Minha avó, dona Amélia, sempre foi uma mulher prática, de pés no chão. Ela foi maquiadora por mais de trinta anos, a maior parte desse tempo em um famoso programa de TV dos anos 80, chamado "Visões do Amanhã". Era um show peculiar, de ficção científica com um toque sombrio, que explorava os cantos mais escuros do futuro, muito parecido com "Além da imaginação", e hoje em dia diríamos: isso foi muito Black Mirror. Embora poucos o conheçam ainda, ele teve uma legião de seguidores na época. No entanto, por trás do brilho das câmeras e das histórias que desafiavam o imaginário, havia algo que nunca aparecia na tela. Algo que assombrava os bastidores.

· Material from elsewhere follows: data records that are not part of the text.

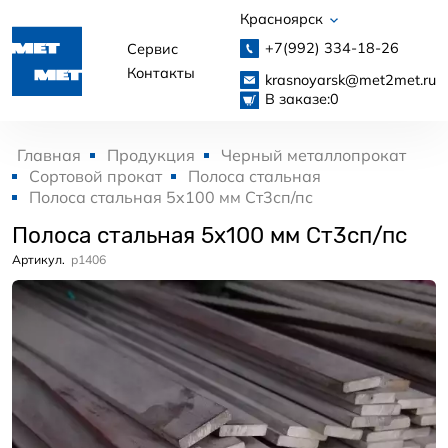
Красноярск
+7(992)
334-18-26
Сервис
Контакты
krasnoyarsk@met2met.ru
В заказе:
0
Главная
Продукция
Черный металлопрокат
Сортовой прокат
Полоса стальная
Полоса стальная 5x100 мм Ст3сп/пс
Полоса стальная 5x100 мм Ст3сп/пс
Артикул.
p1406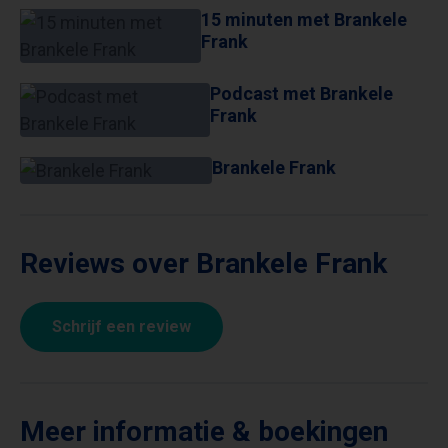
15 minuten met Brankele
Frank
Podcast met Brankele
Frank
Brankele Frank
Reviews over Brankele Frank
Schrijf een review
Meer informatie & boekingen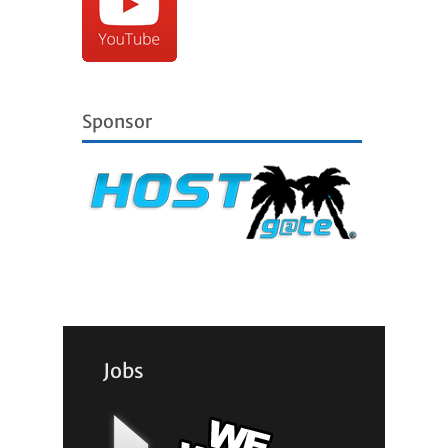
Sponsor
Jobs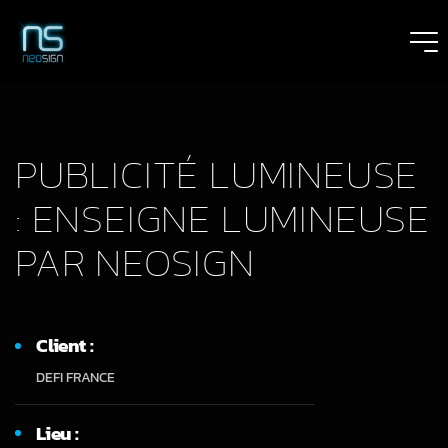
PUBLICITÉ LUMINEUSE
: ENSEIGNE LUMINEUSE
PAR NEOSIGN
Client :
DEFI FRANCE
Lieu :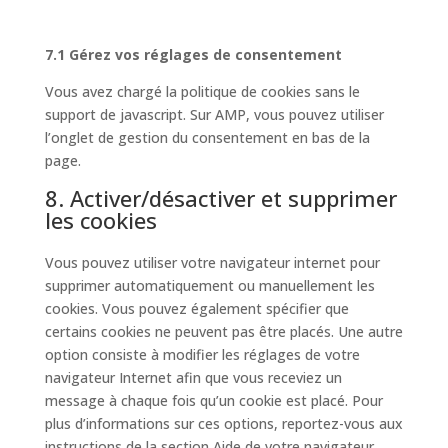
7.1 Gérez vos réglages de consentement
Vous avez chargé la politique de cookies sans le
support de javascript. Sur AMP, vous pouvez utiliser
l’onglet de gestion du consentement en bas de la
page.
8. Activer/désactiver et supprimer
les cookies
Vous pouvez utiliser votre navigateur internet pour
supprimer automatiquement ou manuellement les
cookies. Vous pouvez également spécifier que
certains cookies ne peuvent pas être placés. Une autre
option consiste à modifier les réglages de votre
navigateur Internet afin que vous receviez un
message à chaque fois qu’un cookie est placé. Pour
plus d’informations sur ces options, reportez-vous aux
instructions de la section Aide de votre navigateur.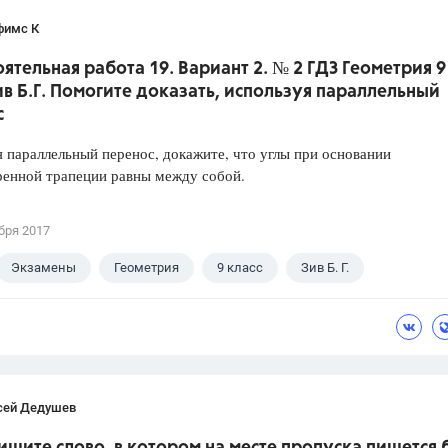
фимс К
ятельная работа 19. Вариант 2. № 2 ГДЗ Геометрия 9
ив Б.Г. Помогите доказать, используя параллельный
с
 параллельный перенос, докажите, что углы при основании
ренной трапеции равны между собой.
бря 2017
Экзамены
Геометрия
9 класс
Зив Б. Г.
сей Дедушев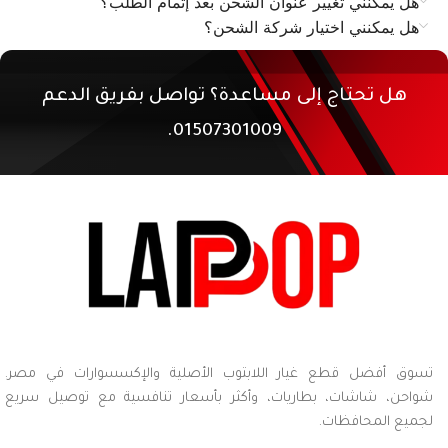
هل يمكنني تغيير عنوان الشحن بعد إتمام الطلب؟
هل يمكنني اختيار شركة الشحن؟
هل تحتاج إلى مساعدة؟ تواصل بفريق الدعم
01507301009.
تسوق أفضل قطع غيار اللابتوب الأصلية والإكسسوارات في مصر.
شواحن، شاشات، بطاريات، وأكثر بأسعار تنافسية مع توصيل سريع
لجميع المحافظات.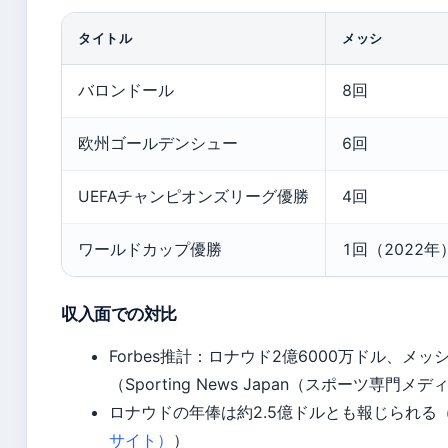
タイトル
メッシ
バロンドール
8回
欧州ゴールデンシュー
6回
UEFAチャンピオンズリーグ優勝
4回
ワールドカップ優勝
1回（2022年
収入面での対比
Forbes推計：ロナウド2億6000万ドル、メッシ
（Sporting News Japan（スポーツ専門メ
ロナウドの年俸は約2.5億ドルとも報じられる
サイト）
）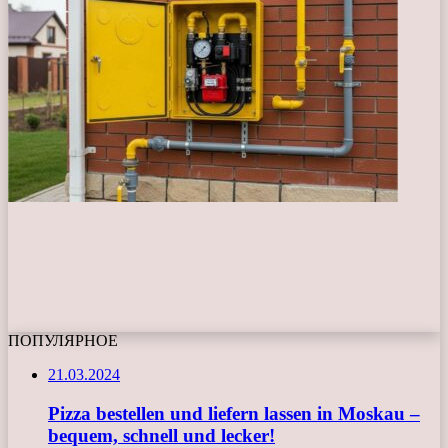
ПОПУЛЯРНОЕ
21.03.2024
Pizza bestellen und liefern lassen in Moskau –
bequem, schnell und lecker!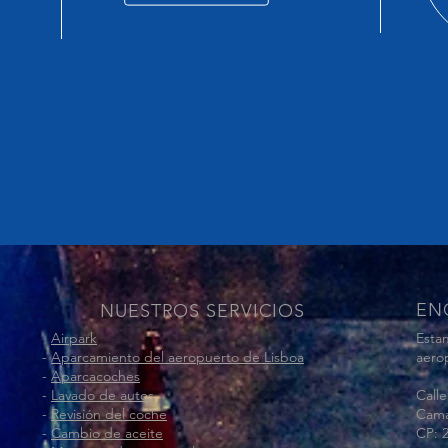
EN
NUESTROS SERVICIOS
-
Airpark
Estam
-
Aparcamiento del aeropuerto de Lisboa
aero
-
Aparcacoches
-
Lavado de autos
Calle
-
Revisión del coche
Cama
-
Cambio de aceite
CP: 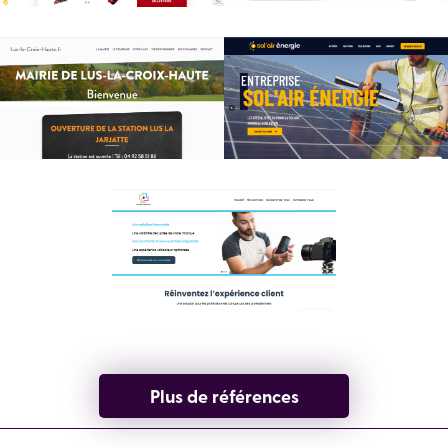
Plus de références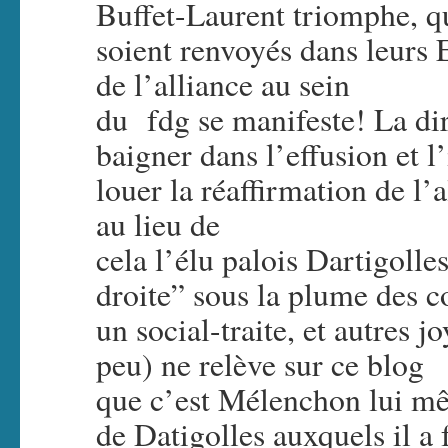
Buffet-Laurent triomphe, qu
soient renvoyés dans leurs
de l’alliance au sein
du fdg se manifeste! La di
baigner dans l’effusion et l’
louer la réaffirmation de l’
au lieu de
cela l’élu palois Dartigoll
droite” sous la plume des
un social-traite, et autres j
peu) ne relève sur ce blog
que c’est Mélenchon lui mê
de Datigolles auxquels il a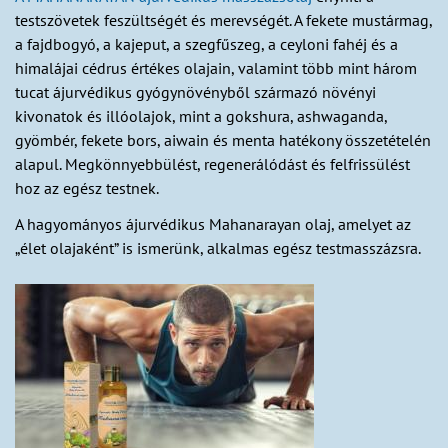
testszövetek feszültségét és merevségét. A fekete mustármag,
a fajdbogyó, a kajeput, a szegfűszeg, a ceyloni fahéj és a
himalájai cédrus értékes olajain, valamint több mint három
tucat ájurvédikus gyógynövényből származó növényi
kivonatok és illóolajok, mint a gokshura, ashwaganda,
gyömbér, fekete bors, aiwain és menta hatékony összetételén
alapul. Megkönnyebbülést, regenerálódást és felfrissülést
hoz az egész testnek.
A hagyományos ájurvédikus Mahanarayan olaj, amelyet az
„élet olajaként” is ismerünk, alkalmas egész testmasszázsra.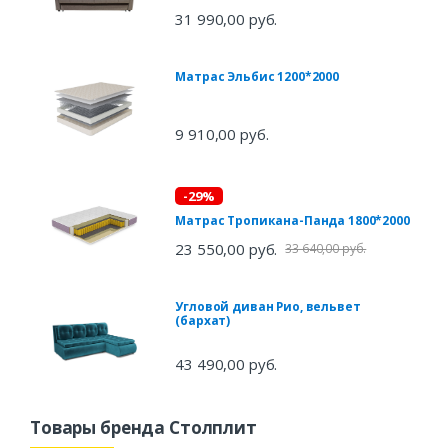
31 990,00 руб.
Матрас Эльбис 1200*2000
9 910,00 руб.
-29%
Матрас Тропикана-Панда 1800*2000
23 550,00 руб.
33 640,00 руб.
Угловой диван Рио, вельвет
(бархат)
43 490,00 руб.
Товары бренда Столплит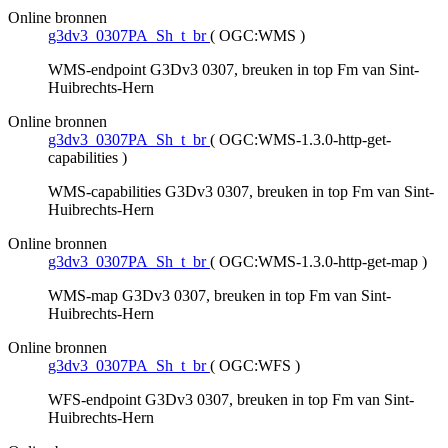
Online bronnen
g3dv3_0307PA_Sh_t_br
(
OGC:WMS
)
WMS-endpoint G3Dv3 0307, breuken in top Fm van Sint-
Huibrechts-Hern
Online bronnen
g3dv3_0307PA_Sh_t_br
(
OGC:WMS-1.3.0-http-get-
capabilities
)
WMS-capabilities G3Dv3 0307, breuken in top Fm van Sint-
Huibrechts-Hern
Online bronnen
g3dv3_0307PA_Sh_t_br
(
OGC:WMS-1.3.0-http-get-map
)
WMS-map G3Dv3 0307, breuken in top Fm van Sint-
Huibrechts-Hern
Online bronnen
g3dv3_0307PA_Sh_t_br
(
OGC:WFS
)
WFS-endpoint G3Dv3 0307, breuken in top Fm van Sint-
Huibrechts-Hern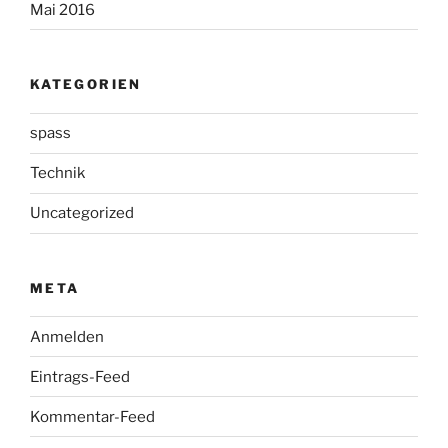
Mai 2016
KATEGORIEN
spass
Technik
Uncategorized
META
Anmelden
Eintrags-Feed
Kommentar-Feed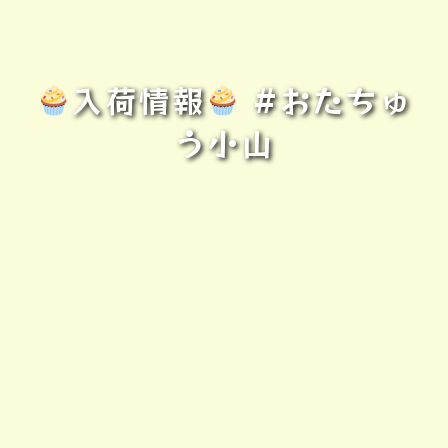
入荷情報
#おたちゅ
う小山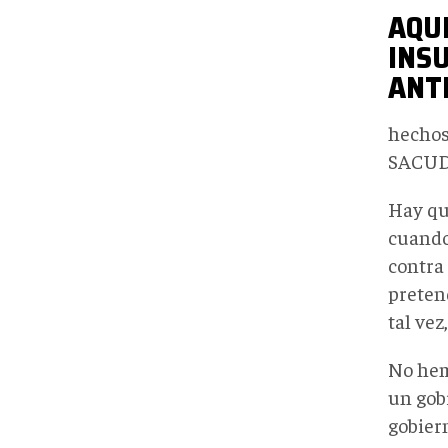
AQU
INS
ANT
hechos 
SACUDÓ
Hay qu
cuando
contra
preten
tal ve
No hem
un gob
gobier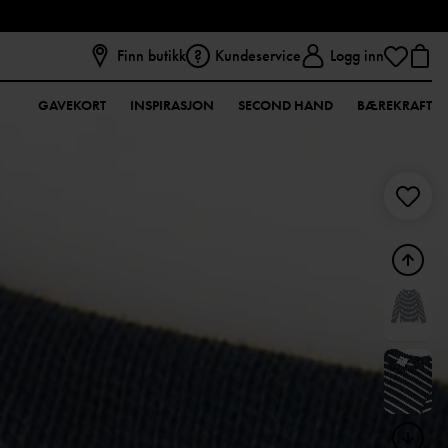
Finn butikk
Kundeservice
Logg inn
GAVEKORT
INSPIRASJON
SECOND HAND
BÆREKRAFT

Eu cresci ouvindo as histórias da minha avó sobre o programa, bem angustiada mesmo tantos anos depois. O estúdio ficava no centro da cidade de São Paulo, em um prédio velho, todo de concreto, que parecia ter resistido ao tempo por pura teimosia. Suas paredes grossas abafavam o som do mundo exterior, e os corredores sem janelas eram iluminados por luzes amareladas que piscavam de forma irregular, como se estivessem à beira de apagar. Minha avó sempre falava que, uma vez lá dentro, a sensação de tempo e espaço se diluía, como se o lugar existisse numa bolha, fora da realidade.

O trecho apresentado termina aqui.